═══ Data extracts

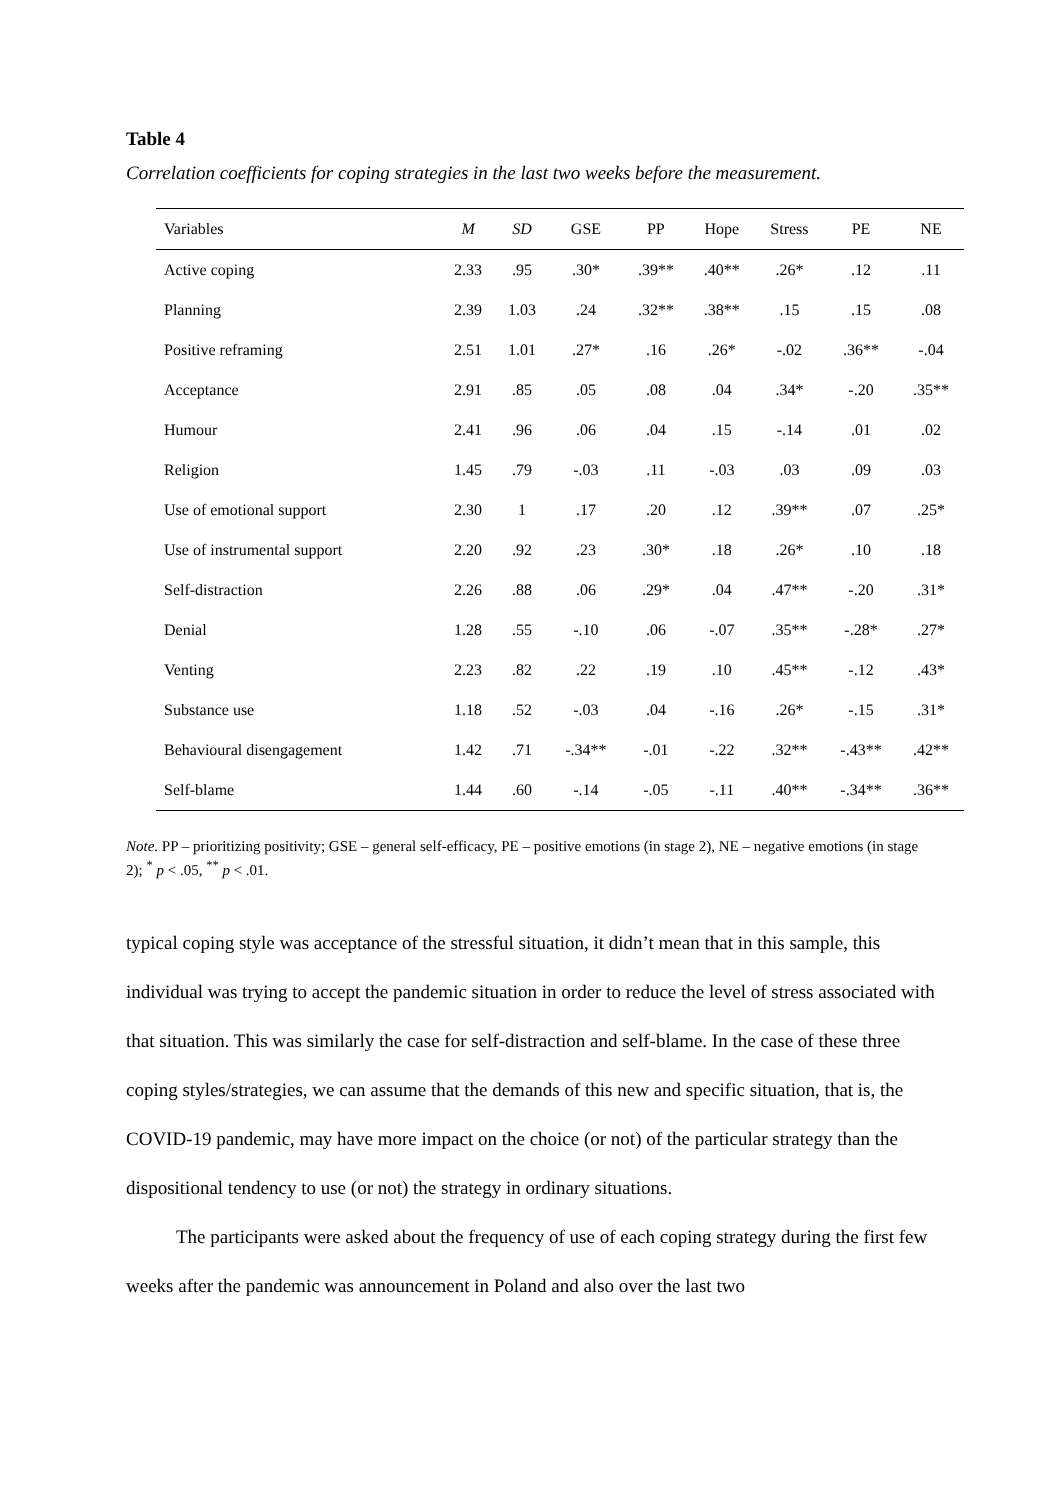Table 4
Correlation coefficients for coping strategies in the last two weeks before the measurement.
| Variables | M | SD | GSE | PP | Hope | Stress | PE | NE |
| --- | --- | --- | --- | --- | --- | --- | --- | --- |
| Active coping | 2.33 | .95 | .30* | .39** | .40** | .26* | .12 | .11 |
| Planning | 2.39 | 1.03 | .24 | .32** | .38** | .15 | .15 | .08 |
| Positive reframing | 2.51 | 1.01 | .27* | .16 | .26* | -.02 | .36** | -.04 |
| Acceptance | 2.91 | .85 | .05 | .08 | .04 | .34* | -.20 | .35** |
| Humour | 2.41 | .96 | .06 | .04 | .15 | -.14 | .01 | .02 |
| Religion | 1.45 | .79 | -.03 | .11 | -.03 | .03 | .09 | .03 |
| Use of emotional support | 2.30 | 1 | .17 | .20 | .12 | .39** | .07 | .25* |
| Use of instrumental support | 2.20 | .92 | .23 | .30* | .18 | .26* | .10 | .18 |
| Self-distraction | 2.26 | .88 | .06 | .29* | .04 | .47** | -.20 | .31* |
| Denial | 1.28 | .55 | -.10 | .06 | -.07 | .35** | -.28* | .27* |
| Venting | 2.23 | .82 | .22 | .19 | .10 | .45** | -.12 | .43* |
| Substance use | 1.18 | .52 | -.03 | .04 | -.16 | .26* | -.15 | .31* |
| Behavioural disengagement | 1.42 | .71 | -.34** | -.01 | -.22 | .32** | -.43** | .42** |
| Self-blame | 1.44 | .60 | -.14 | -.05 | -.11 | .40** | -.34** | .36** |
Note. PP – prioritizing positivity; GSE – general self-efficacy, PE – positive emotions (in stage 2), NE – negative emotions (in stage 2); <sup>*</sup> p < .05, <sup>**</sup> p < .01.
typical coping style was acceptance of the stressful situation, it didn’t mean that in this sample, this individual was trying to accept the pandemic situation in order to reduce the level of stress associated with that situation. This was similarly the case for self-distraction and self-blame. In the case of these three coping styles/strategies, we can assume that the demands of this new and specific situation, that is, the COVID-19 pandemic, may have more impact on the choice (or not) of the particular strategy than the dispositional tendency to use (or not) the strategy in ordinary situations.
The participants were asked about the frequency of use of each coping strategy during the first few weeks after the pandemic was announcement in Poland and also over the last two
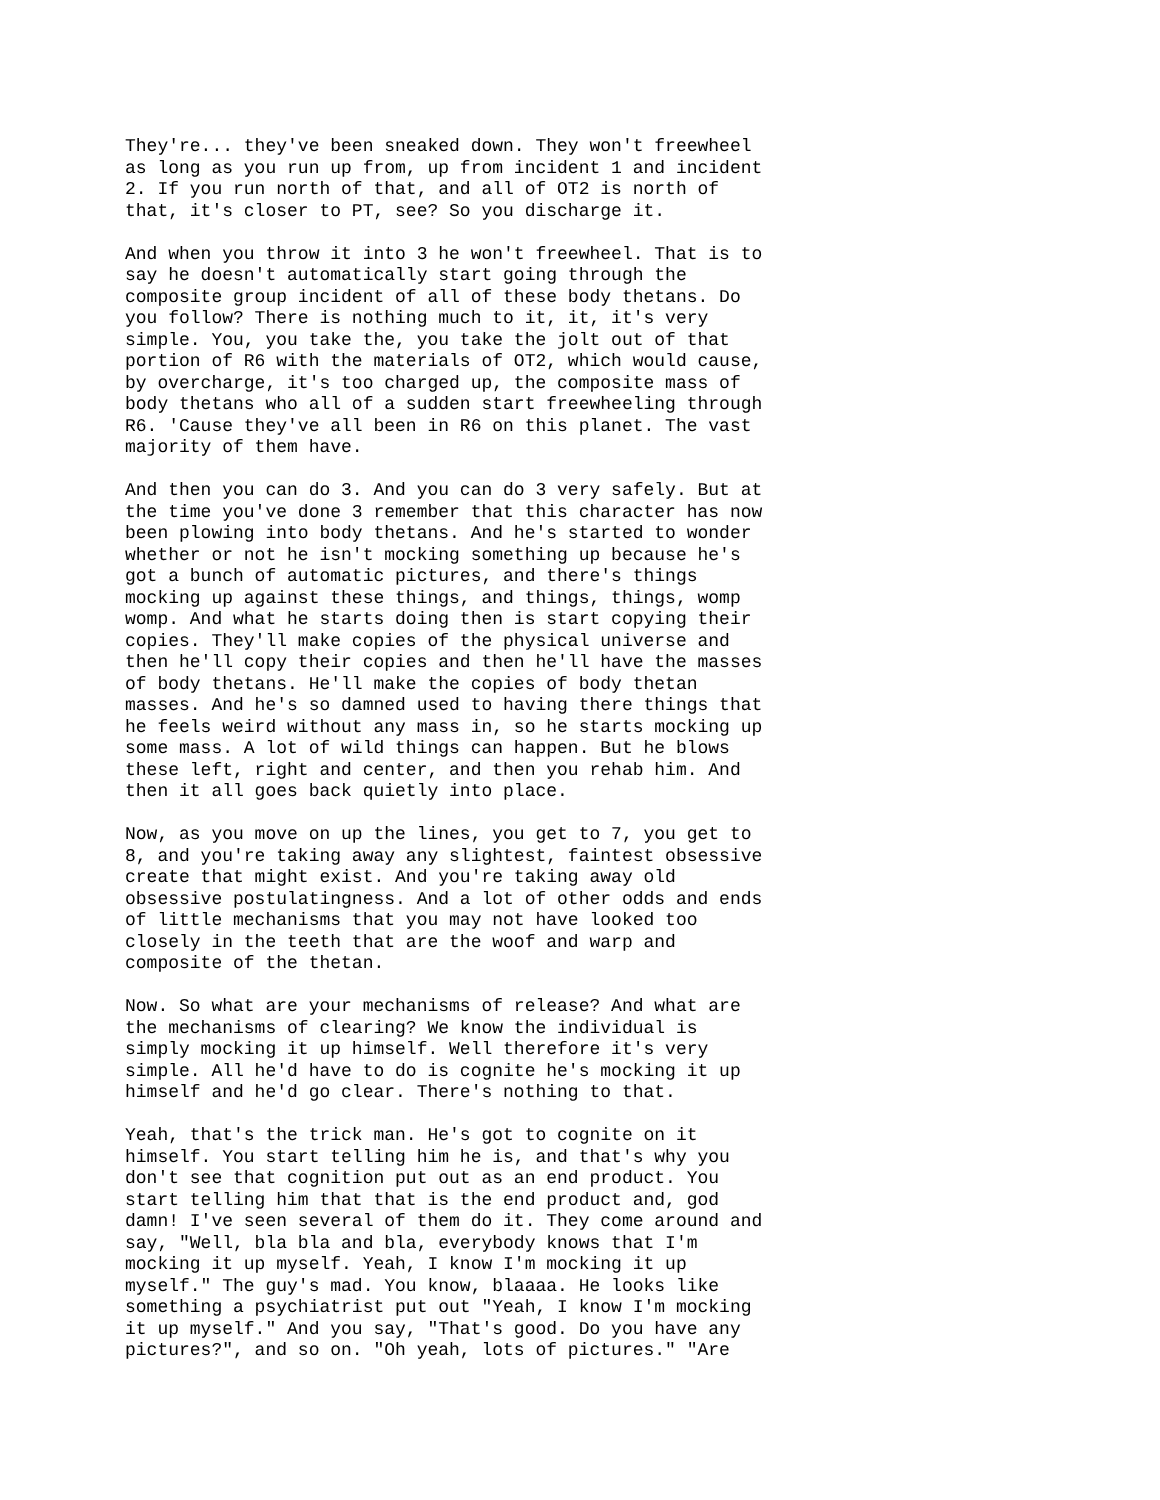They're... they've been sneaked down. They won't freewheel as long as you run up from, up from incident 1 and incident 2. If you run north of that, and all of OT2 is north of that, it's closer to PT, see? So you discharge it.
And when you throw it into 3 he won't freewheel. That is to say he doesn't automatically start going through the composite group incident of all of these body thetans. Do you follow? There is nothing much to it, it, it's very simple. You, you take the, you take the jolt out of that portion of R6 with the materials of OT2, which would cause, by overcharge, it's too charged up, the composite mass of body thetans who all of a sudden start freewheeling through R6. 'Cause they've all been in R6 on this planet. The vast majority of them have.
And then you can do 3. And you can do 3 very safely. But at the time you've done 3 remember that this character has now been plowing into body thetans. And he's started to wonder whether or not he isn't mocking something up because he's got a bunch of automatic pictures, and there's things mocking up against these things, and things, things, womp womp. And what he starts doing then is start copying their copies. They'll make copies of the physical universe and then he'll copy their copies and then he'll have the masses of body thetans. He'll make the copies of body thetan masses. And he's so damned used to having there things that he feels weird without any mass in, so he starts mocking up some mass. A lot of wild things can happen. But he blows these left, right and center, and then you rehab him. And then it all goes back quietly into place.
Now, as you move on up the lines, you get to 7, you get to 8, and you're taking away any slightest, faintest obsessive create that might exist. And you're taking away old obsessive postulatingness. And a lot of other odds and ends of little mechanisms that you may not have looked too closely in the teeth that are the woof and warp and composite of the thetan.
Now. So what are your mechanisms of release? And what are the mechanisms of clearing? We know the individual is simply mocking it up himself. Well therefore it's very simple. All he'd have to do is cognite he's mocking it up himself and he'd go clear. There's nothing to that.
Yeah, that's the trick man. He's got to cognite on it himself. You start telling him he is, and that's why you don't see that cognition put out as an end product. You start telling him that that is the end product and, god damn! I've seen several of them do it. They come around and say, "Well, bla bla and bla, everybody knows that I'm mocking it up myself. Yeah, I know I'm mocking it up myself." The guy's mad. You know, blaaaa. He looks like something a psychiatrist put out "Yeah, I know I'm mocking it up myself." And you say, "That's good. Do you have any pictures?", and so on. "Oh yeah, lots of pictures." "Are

══════
═══ Data extracts

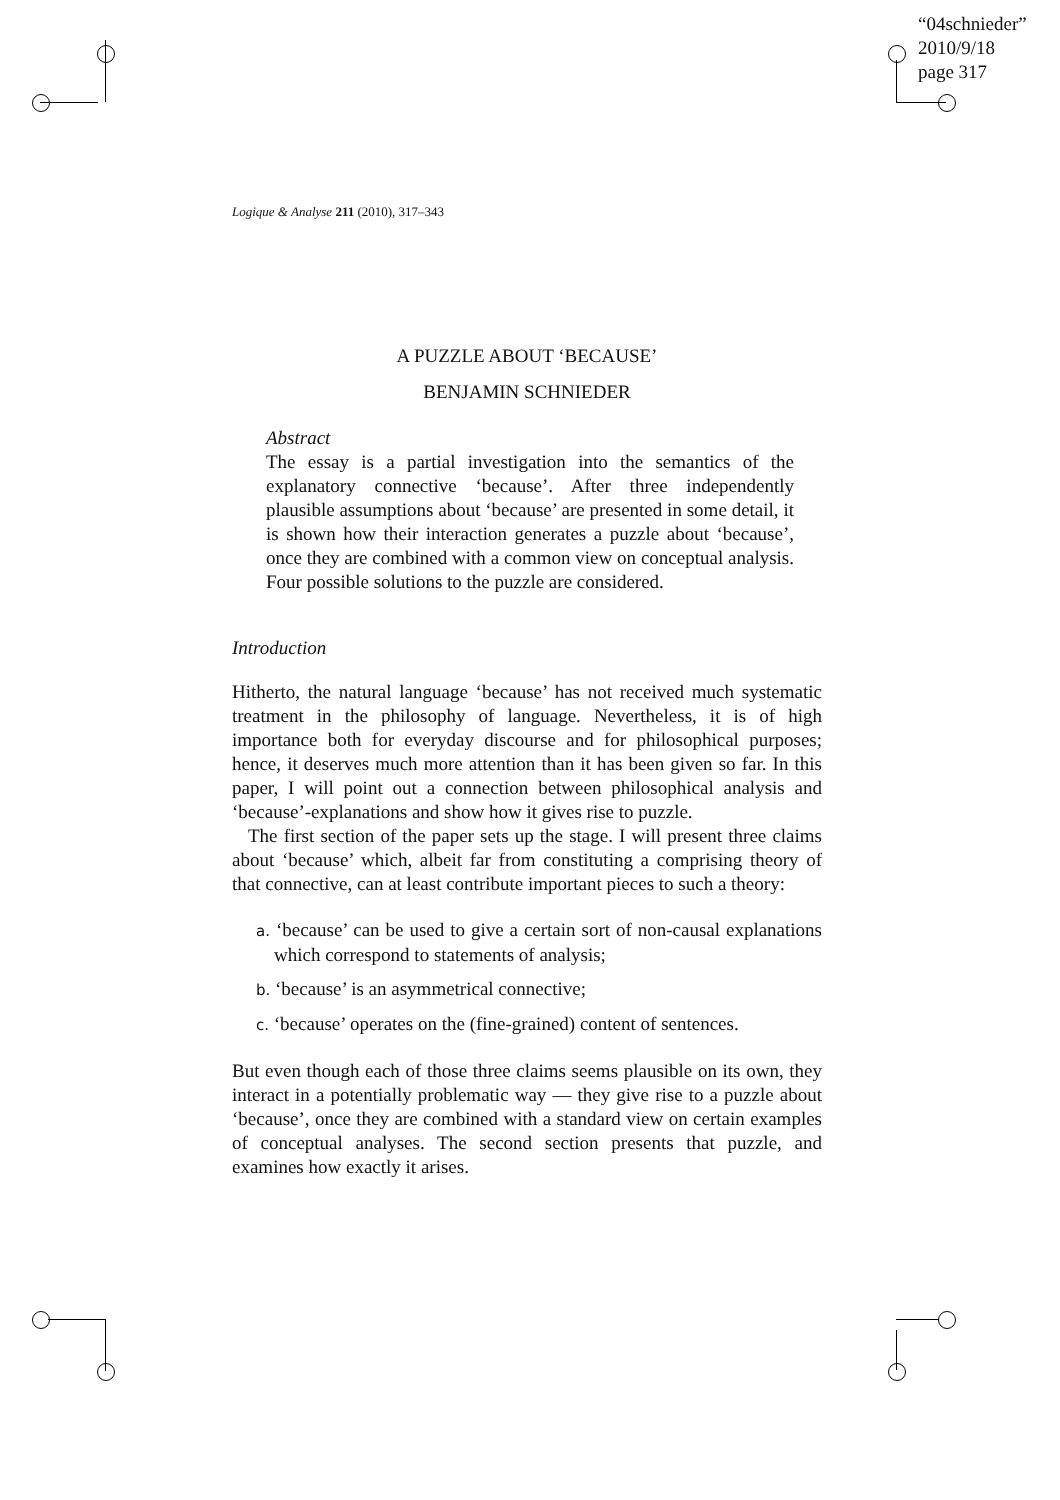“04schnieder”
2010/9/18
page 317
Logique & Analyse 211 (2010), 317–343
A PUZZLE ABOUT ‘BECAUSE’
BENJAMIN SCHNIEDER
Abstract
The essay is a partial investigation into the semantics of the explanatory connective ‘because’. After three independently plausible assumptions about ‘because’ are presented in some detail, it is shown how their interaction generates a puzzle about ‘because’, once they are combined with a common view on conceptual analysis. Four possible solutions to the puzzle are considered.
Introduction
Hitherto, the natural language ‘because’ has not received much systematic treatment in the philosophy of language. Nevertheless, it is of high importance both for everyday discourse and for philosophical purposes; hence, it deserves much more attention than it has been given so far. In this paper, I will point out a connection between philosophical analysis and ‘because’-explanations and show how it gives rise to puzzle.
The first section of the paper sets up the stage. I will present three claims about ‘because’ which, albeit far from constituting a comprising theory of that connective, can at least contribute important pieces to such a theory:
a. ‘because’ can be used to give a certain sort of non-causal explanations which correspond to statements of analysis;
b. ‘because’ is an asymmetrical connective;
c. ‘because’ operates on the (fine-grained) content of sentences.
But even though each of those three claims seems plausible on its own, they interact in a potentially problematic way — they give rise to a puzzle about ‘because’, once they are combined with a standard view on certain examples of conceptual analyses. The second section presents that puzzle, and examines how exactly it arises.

══════
═══ Data extracts

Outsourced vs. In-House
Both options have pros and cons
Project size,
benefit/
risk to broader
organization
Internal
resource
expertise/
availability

══════

Would you copy out exactly the lines above that start at the one containing "Now. So what" and end at the one containing "Yeah, that's the", inclusive?

Now. So what are your mechanisms of release? And what are the mechanisms of clearing? We know the individual is simply mocking it up himself. Well therefore it's very simple. All he'd have to do is cognite he's mocking it up himself and he'd go clear. There's nothing to that.
Yeah, that's the trick man. He's got to cognite on it himself. You start telling him he is, and that's why you don't see that cognition put out as an end product. You start telling him that that is the end product and, god damn! I've seen several of them do it. They come around and say, "Well, bla bla and bla, everybody knows that I'm mocking it up myself. Yeah, I know I'm mocking it up myself." The guy's mad. You know, blaaaa. He looks like something a psychiatrist put out "Yeah, I know I'm mocking it up myself." And you say, "That's good. Do you have any pictures?", and so on. "Oh yeah, lots of pictures." "Are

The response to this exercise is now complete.